LONDON: Copper inched lower on Friday, heading for its worst week since early July as strikes, including at the world’s largest mine, seemed mostly resolved but a weaker dollar provided some support.
Benchmark copper slipped 0.6 percent to $5,900 per tonne by 1100 GMT, on track for a near 5 percent decline for the week. The metal used in power and construction has fallen in five out of the last six sessions.
The first workers to review a proposed labour pact at Chile’s Escondida are in favour of signing the new contract, a union spokesman said on Thursday, following news that a strike was on hold at the mine.
Meanwhile, the main union at Chile’s Caserones copper mine said its members had approved management’s labor contract offer by a wide margin, pending a final revision of the document.

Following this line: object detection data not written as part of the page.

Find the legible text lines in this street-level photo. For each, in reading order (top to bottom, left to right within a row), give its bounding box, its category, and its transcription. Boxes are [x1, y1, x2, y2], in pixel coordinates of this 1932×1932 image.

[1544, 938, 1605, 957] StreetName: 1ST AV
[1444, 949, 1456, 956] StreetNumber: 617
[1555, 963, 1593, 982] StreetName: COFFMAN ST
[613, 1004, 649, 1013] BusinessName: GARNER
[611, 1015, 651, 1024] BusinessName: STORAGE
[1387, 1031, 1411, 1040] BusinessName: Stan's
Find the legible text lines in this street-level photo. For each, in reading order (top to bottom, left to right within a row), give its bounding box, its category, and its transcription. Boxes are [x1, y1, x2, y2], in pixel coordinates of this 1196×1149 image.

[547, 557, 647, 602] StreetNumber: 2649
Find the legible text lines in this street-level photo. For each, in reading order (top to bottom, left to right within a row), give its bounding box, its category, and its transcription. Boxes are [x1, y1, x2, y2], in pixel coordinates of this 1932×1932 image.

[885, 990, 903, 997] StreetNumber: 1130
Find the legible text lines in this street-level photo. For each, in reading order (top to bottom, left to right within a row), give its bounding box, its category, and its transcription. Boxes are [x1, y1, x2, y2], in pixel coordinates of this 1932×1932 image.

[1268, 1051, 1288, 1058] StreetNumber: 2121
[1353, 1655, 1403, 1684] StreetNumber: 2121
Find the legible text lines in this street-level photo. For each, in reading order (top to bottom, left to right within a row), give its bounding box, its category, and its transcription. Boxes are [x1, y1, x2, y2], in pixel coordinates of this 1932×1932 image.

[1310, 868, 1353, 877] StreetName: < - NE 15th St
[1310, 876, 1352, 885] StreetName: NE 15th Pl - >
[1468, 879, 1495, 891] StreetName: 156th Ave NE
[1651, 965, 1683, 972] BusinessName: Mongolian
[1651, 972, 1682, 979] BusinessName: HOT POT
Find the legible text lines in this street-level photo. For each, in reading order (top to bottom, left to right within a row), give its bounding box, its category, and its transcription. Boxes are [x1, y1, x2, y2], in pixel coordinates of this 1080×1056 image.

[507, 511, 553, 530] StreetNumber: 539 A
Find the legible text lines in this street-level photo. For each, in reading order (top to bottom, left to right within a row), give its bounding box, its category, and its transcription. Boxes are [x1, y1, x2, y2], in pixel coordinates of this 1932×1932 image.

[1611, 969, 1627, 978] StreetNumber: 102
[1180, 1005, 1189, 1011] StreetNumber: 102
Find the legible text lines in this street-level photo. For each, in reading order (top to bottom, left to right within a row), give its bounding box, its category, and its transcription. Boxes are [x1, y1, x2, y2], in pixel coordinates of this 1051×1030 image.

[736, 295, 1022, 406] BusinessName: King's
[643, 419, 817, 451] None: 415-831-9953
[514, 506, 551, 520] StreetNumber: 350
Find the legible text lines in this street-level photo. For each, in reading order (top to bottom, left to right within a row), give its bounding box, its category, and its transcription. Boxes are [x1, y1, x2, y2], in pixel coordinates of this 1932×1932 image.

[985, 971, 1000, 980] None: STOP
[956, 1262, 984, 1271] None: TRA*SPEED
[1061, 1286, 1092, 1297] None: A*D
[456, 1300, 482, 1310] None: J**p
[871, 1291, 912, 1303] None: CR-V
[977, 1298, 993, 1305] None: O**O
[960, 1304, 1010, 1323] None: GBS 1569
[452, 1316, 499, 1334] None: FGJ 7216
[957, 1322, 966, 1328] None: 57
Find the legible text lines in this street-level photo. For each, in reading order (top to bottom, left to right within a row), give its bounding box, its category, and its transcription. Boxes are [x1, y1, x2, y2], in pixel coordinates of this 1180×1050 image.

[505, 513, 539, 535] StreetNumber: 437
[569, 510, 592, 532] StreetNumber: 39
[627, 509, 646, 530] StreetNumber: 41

“Copper price eased on the back of Escondida looking like its fully negotiated a contract,” ETF Securities analyst Nitesh Shah.
ING BANK: “These successful negotiations have certainly not helped the copper market, at a time when broader macro concerns have weighed heavily on the metal,” analysts at the bank said.
TRADE: US President Donald Trump has rattled the world trade order by seeking to renegotiate the terms of some of the United States’ trading relationships to combat what he calls unfair trade practices by China, Europe and other countries.
The moves have sparked a bitter tit-for-tat trade dispute with several countries and fears that metal demand could suffer.
“We need to see some more substantial turnaround in the global trade war story and also for the dollar for copper to make a rebound,” said Danske Bank analyst Jens Perdersen.
TALKS: China and the United States will hold lower-level trade talks this month, the two governments said on Thursday, offering hope that they might resolve an escalating tariff war that threatens to engulf all trade between the world’s two largest economies.
Copper has slipped about 18 percent so far this year partly on fears that a trade standoff between the world’s largest economies would sap demand, especially from the world’s top consumer China.
But analysts now fear prices have fallen too low.
“Barring additional negative shocks in the global economy, we think copper is oversold at this point,” Goldman Sachs said in a note this week.